Exercise passage:
▽
The Problem: Fragmented Knowledge, Fragmented Answers

Enterprise AI projects today share a common pain point. Each new agent or copilot that needs to answer questions from company data must rebuild its own retrieval pipeline from scratch — data connections, chunking logic, embeddings, routing, permissions — all duplicated project after project. The result is a tangle of fragmented, siloed pipelines that are expensive to maintain and inconsistent in quality.

Consider a field technician troubleshooting equipment. The answer might span a vendor manual stored in OneLake, a company repair policy on SharePoint, and a public electrical standard on the web. Traditional single-index RAG cannot orchestrate across those sources in one pass. The technician waits, the issue escalates, and productivity drops.

Foundry IQ, announced in public preview in November 2025, addresses this directly. It provides a unified knowledge layer for agents — a single endpoint that replaces per-project RAG pipelines with a reusable, topic-centric knowledge base that any number of agents can consume.

What Is Foundry IQ?

Foundry IQ introduces four capabilities built on top of Azure AI Search:

  • Knowledge Bases — Reusable, topic-centric collections (e.g., "employee policies," "product documentation") available directly in the Foundry portal. Rather than wiring retrieval logic into every agent, you define a knowledge base once and ground multiple agents through a single API.
  • Indexed and Federated Knowledge Sources — A knowledge base can draw from Azure Blob Storage, OneLake, SharePoint, Azure AI Search indexes, the web, and MCP servers (MCP in private preview). Developers do not need to manage different retrieval strategies per source; the knowledge base presents a unified endpoint.
  • Agentic Retrieval Engine — A self-reflective query engine that uses AI to plan, search, and synthesize answers with configurable retrieval reasoning effort.
  • Enterprise-Grade Security — Document-level access control and alignment with existing permissions models. Microsoft Purview sensitivity labels are respected through the indexing and retrieval pipeline, so classified content remains governed as it flows into knowledge bases.

For indexed sources, Foundry IQ automatically manages the full indexing pipeline: content is ingested, chunked, vectorized, and prepared for hybrid retrieval. When Azure Content Understanding is enabled, complex documents gain layout-aware enrichment — tables, figures, and headers are extracted and structured without extra engineering work.

How Agentic Retrieval Works

Single-shot RAG — one query, one index, one pass — breaks down when questions are ambiguous, multi-hop, or span several data silos. Foundry IQ's agentic retrieval engine treats retrieval as a multi-step reasoning task rather than a keyword lookup:

  1. Plan — The engine analyzes the conversation and decomposes the query into focused sub-queries, deciding which knowledge sources to consult.
△
Exercise data:
▽
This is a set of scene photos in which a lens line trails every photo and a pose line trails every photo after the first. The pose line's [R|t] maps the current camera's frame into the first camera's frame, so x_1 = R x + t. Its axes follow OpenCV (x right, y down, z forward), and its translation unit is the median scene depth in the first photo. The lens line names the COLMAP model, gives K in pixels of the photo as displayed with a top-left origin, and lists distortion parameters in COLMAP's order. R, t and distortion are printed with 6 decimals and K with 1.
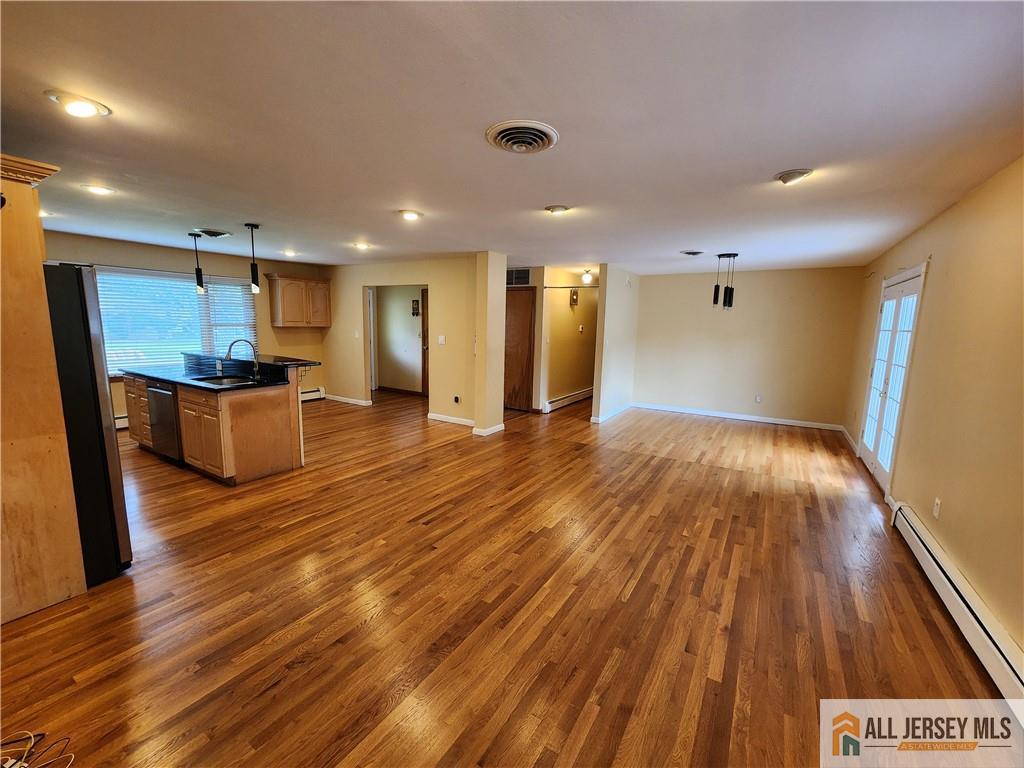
△
▽
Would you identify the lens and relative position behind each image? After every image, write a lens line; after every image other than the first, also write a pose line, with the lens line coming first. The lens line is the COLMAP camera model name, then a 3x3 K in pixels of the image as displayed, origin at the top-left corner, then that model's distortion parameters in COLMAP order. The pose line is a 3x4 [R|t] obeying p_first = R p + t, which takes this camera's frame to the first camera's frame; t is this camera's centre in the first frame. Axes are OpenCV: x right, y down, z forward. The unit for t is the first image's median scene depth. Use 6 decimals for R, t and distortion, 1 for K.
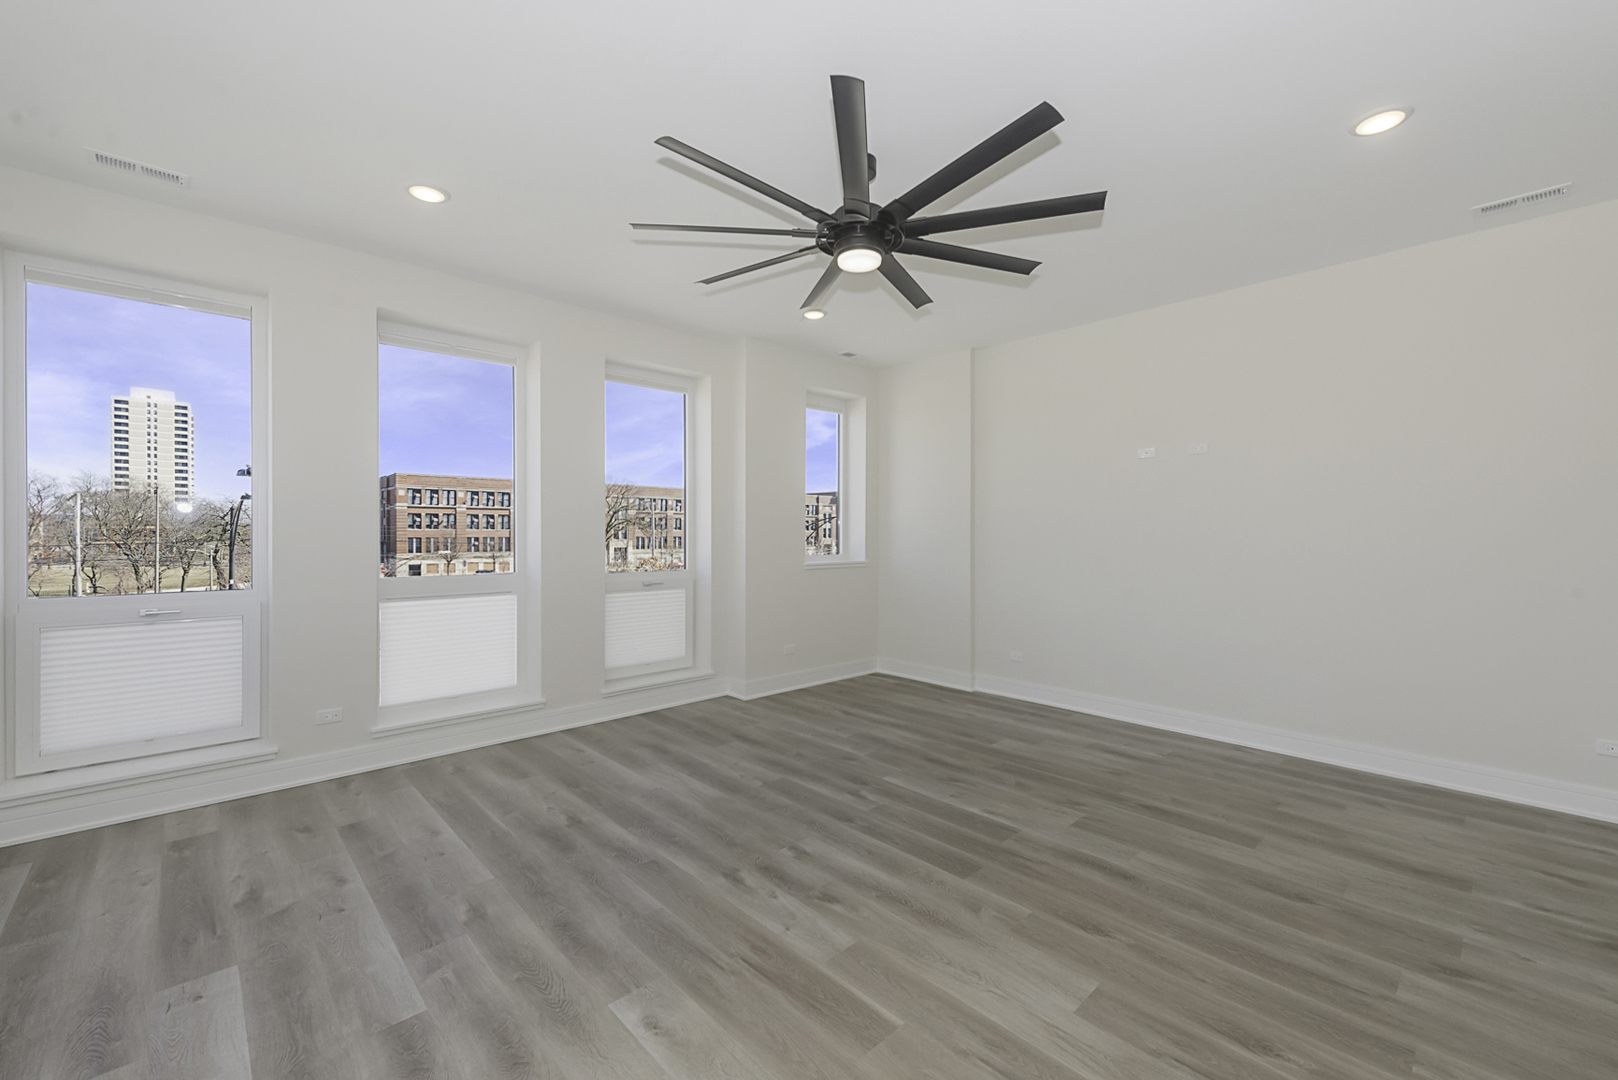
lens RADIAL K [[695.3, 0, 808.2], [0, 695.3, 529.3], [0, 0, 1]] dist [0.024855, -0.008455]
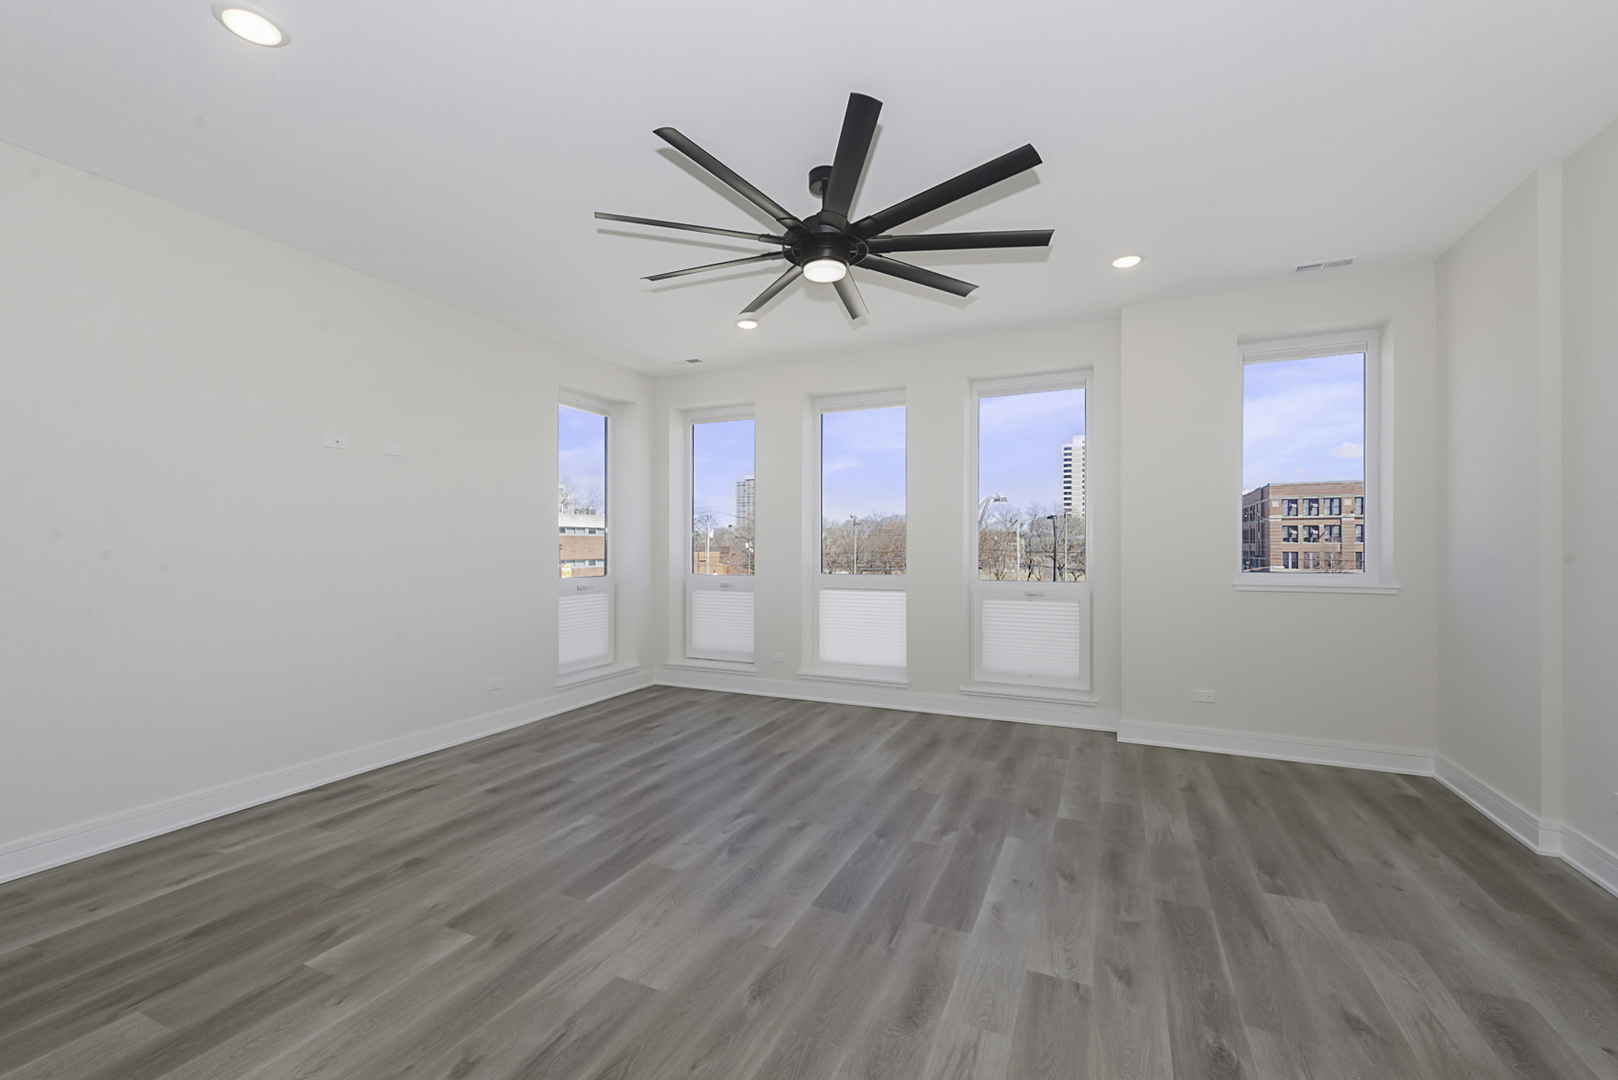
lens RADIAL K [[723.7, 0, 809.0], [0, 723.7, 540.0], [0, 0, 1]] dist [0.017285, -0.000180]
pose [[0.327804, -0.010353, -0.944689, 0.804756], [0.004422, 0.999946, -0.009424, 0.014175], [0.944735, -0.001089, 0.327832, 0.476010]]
△
Action item A: Do the following statements agree with the Foundry IQ passage? Answer yes or no for each and quote the words that decide it: (i) Foundry IQ was announced in public preview in November 2025; (ii) MCP servers as a knowledge source are in public preview; (iii) traditional single-index RAG can orchestrate across several sources in one pass.
Action item B: According to the Foundry IQ passage, what sources can a knowledge base draw from? List every one.
Action item C: Echo the Foundry IQ passage starting at "What Is Foundry" and ending at "a unified endpoint.".

Answer box A:
(i) Yes: "Foundry IQ, announced in public preview in November 2025"
(ii) No: "MCP in private preview"
(iii) No: "Traditional single-index RAG cannot orchestrate across those sources in one pass."

Answer box B:
Azure Blob Storage
OneLake
SharePoint
Azure AI Search indexes
the web
MCP servers

Answer box C:
What Is Foundry IQ?

Foundry IQ introduces four capabilities built on top of Azure AI Search:

  • Knowledge Bases — Reusable, topic-centric collections (e.g., "employee policies," "product documentation") available directly in the Foundry portal. Rather than wiring retrieval logic into every agent, you define a knowledge base once and ground multiple agents through a single API.
  • Indexed and Federated Knowledge Sources — A knowledge base can draw from Azure Blob Storage, OneLake, SharePoint, Azure AI Search indexes, the web, and MCP servers (MCP in private preview). Developers do not need to manage different retrieval strategies per source; the knowledge base presents a unified endpoint.